Kedua, meminta bantuan setan, jika untuk meminta bantuan harus melakukan kesyirikkan, maka menjadi syirik, namun jika untuk meminta bantuan harus melakukan kemaksiatan, maka menjadi sebuah kemaksiatan.
Kedua hal di atas disebut nusyrah. Nabi shallallahu ‘alaihi wa sallam pernah ditanya tentang nusyrah, Beliau menjawab,
هِيَ مِنْ عَمَلِ الشَّيْطَانِ
“Hal itu termasuk perbuatan setan.” (HR. Ahmad, Abu Dawud, Hakim dan ia menshahihkannya serta disepakati oleh Adz Dzahabiy, Al Hafizh berkata,“Isnadnya hasan.”)

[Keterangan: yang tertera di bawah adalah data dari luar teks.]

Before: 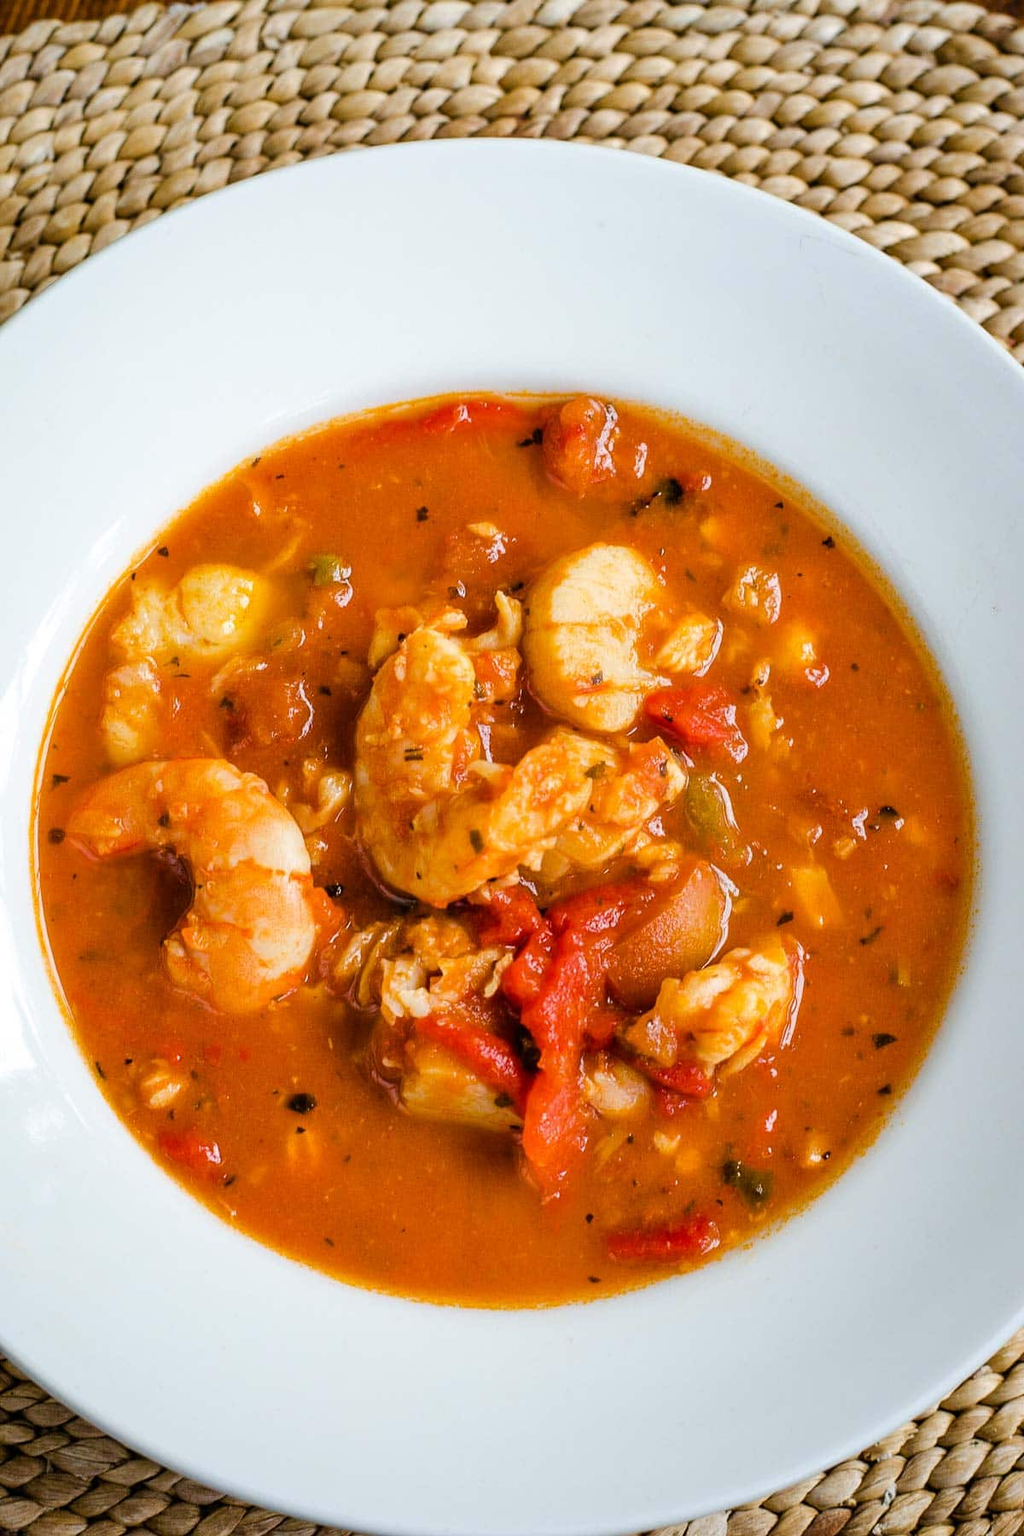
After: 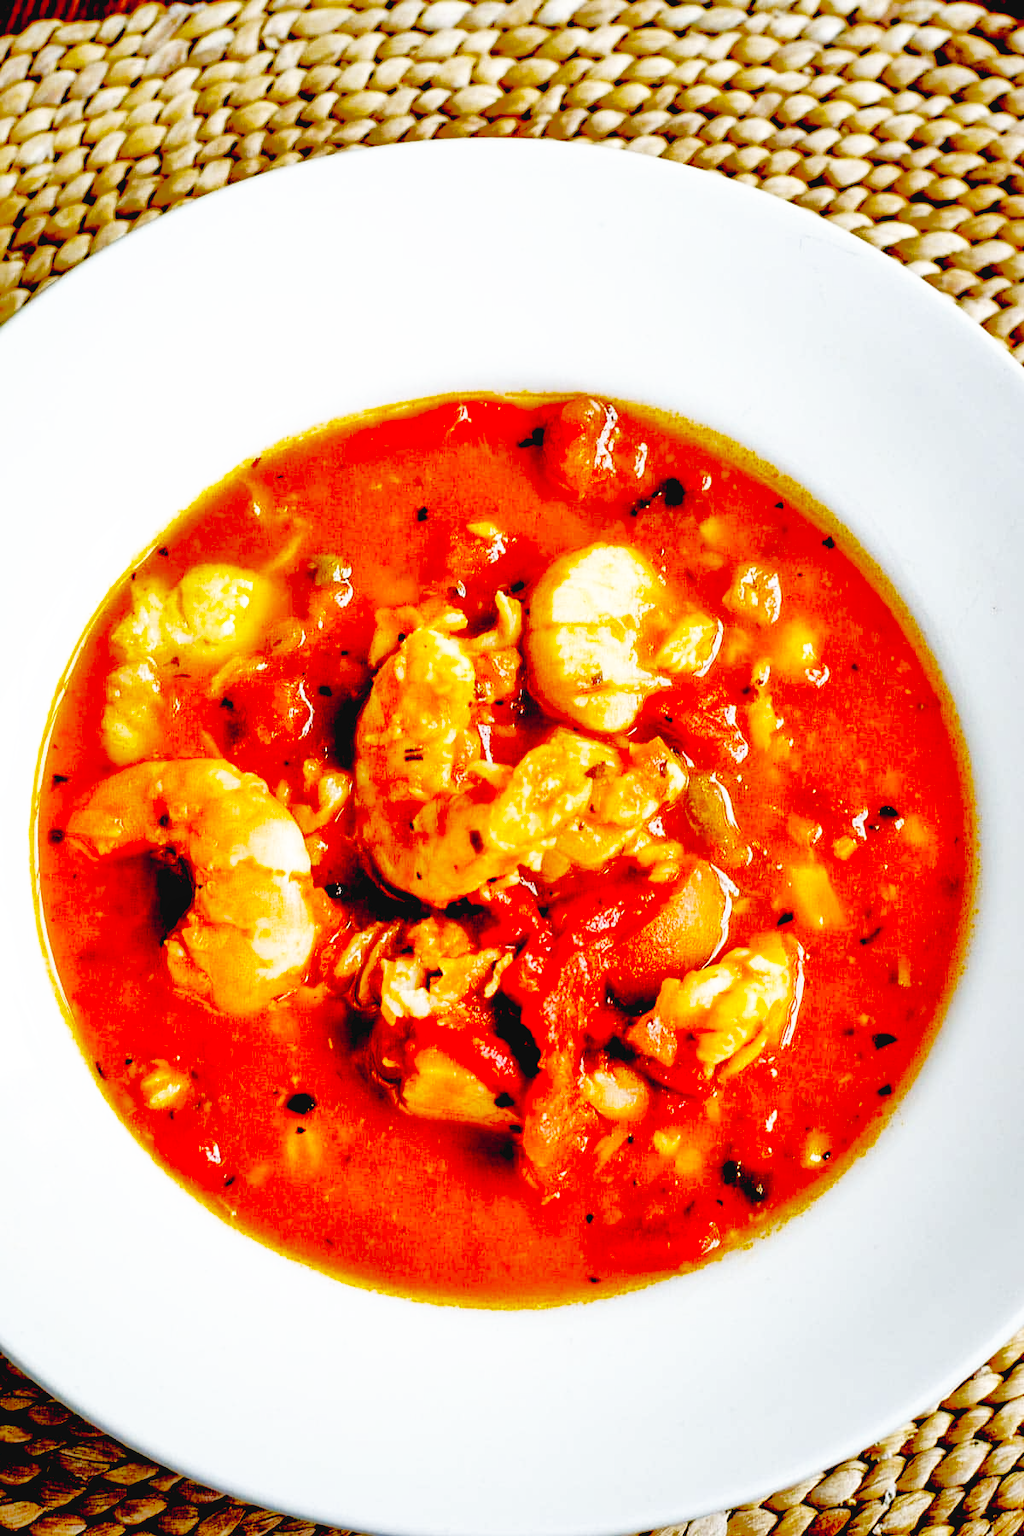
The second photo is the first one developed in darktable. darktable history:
exposure: black level correction 0.056, exposure -0.037 EV, compensate highlight preservation false
shadows and highlights: shadows 40.05, highlights -59.86
base curve: curves: ch0 [(0, 0.003) (0.001, 0.002) (0.006, 0.004) (0.02, 0.022) (0.048, 0.086) (0.094, 0.234) (0.162, 0.431) (0.258, 0.629) (0.385, 0.8) (0.548, 0.918) (0.751, 0.988) (1, 1)], preserve colors none
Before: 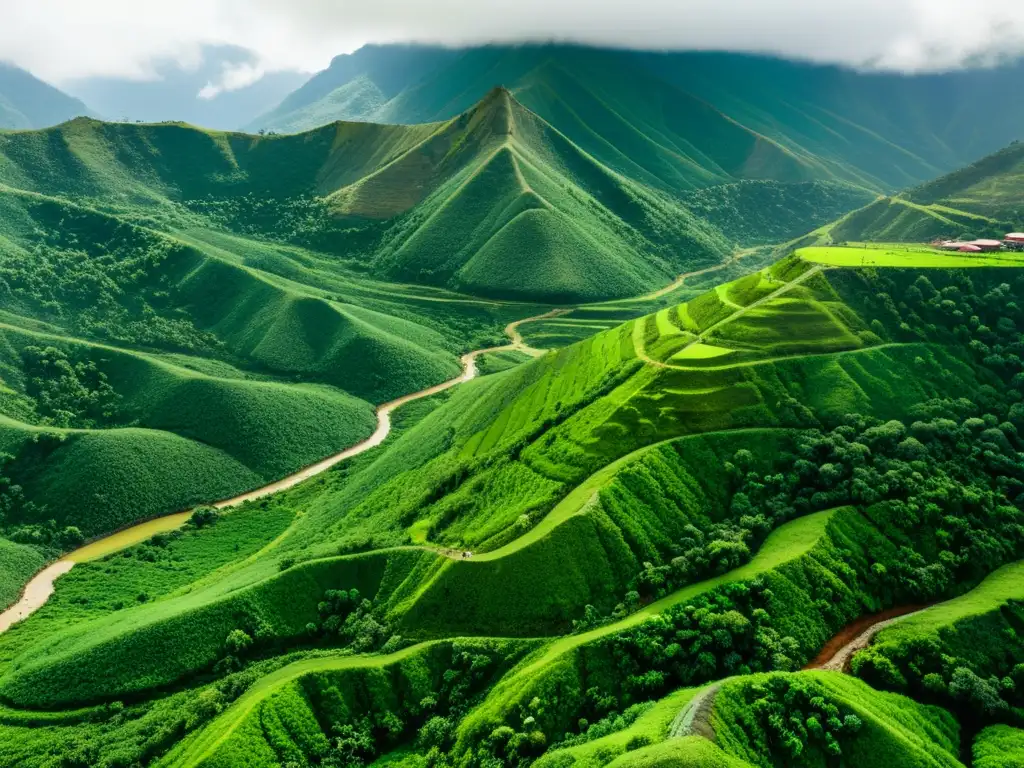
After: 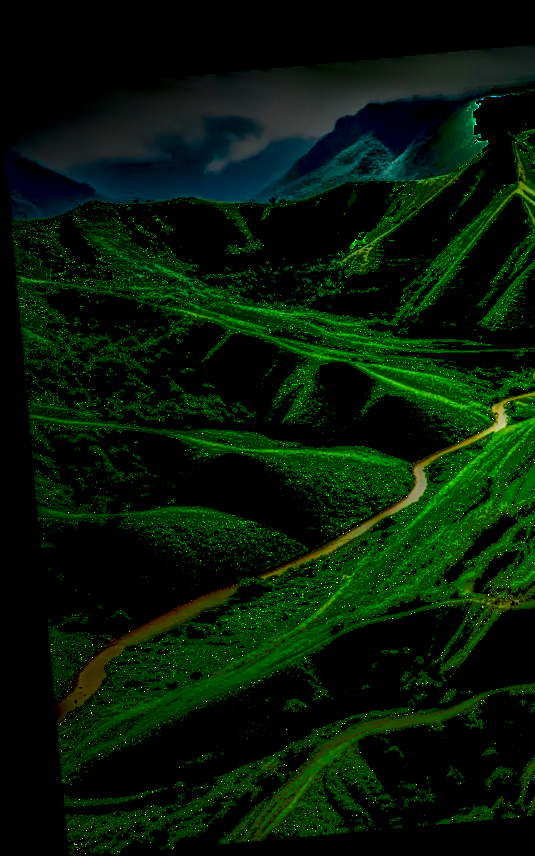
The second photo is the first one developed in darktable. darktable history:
rotate and perspective: rotation -5.2°, automatic cropping off
tone curve: curves: ch0 [(0, 0.148) (0.191, 0.225) (0.712, 0.695) (0.864, 0.797) (1, 0.839)]
exposure: black level correction 0.1, exposure -0.092 EV, compensate highlight preservation false
local contrast: highlights 0%, shadows 0%, detail 300%, midtone range 0.3
crop and rotate: left 0%, top 0%, right 50.845%
velvia: strength 32%, mid-tones bias 0.2
tone equalizer: -8 EV -0.417 EV, -7 EV -0.389 EV, -6 EV -0.333 EV, -5 EV -0.222 EV, -3 EV 0.222 EV, -2 EV 0.333 EV, -1 EV 0.389 EV, +0 EV 0.417 EV, edges refinement/feathering 500, mask exposure compensation -1.57 EV, preserve details no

Imam Ahmad pernah ditanya tentang masalah ini, ia menjawab, “Ibnu Mas’ud membenci[iii]semua itu.”
Ketiga, menghilangkan sihir dengan ruqyah syar’i[iv]dan ta’awwudzat (perlindungan) yang diambil dari Al Qur’an dan As Sunnah, doa-doa atau dengan obat-obatan yang yang mubah, maka hal ini hukumnya boleh.
Kita juga harus yakin bahwa Allah-lah yang menyembuhkan bukan yang orang yang membaca ruqyah.
Bersambung…
Wallahu a’lam wa shallallahu ‘alaa Nabiyyina Muhammad wa alaa aalihi wa shahbihi wa sallam
Marwan bin Musa


[i] Demikian juga tidak akan bertentangan selamanya dengan akal yang sehat.
[ii] Lihat kitab Al Qaulul Mufid karya Syaikh Ibnu ‘Utsaimin bab maa jaa’a fil kuhhan wa nahwihim.
[iii] Membenci atau yang biasa disebut “karahah” dalam bahasa Arab menurut generasi terdahulu biasanya adalah haram, dan tidak keluar dari hukum haram kecuali ada qarinah (tanda yang memalingkannya). Namun berbeda dengan generasi belakang, di mana karahah berarti kurang utama. Oleh karena itu, lafaz makruh menurut generasi terdahulu dengan generasi sekarang berbeda. Perhatikanlah surat Al Israa’: 38, setelah Allah menyebutkan syirk dan perbuatan-perbuatan haram lainnya di ayat sebelumnya, Allah mengakhiri dengan firman-Nya, “Semua itu kejahatannya amat dibenci di sisi Tuhanmu.” (Lihat Al Qaulul Mufiid bab Maa jaa’a fin nusyrah).
[iv] As Suyuuthiy berkata, ”Para ulama sepakat bolehnya ruqyah apabila terpenuhi tiga syarat,
1.      Menggunakan firman Allah atau dengan nama-nama atau sifat-Nya.
2.      Dengan bahasa ‘Arab atau dengan kata-kata yang dimengerti maknanya.
3.      Meyakini bahwa ruqyah tersebut bukanlah yang menyembuhkannya, namun  dengan taqdir Allah Ta’ala.”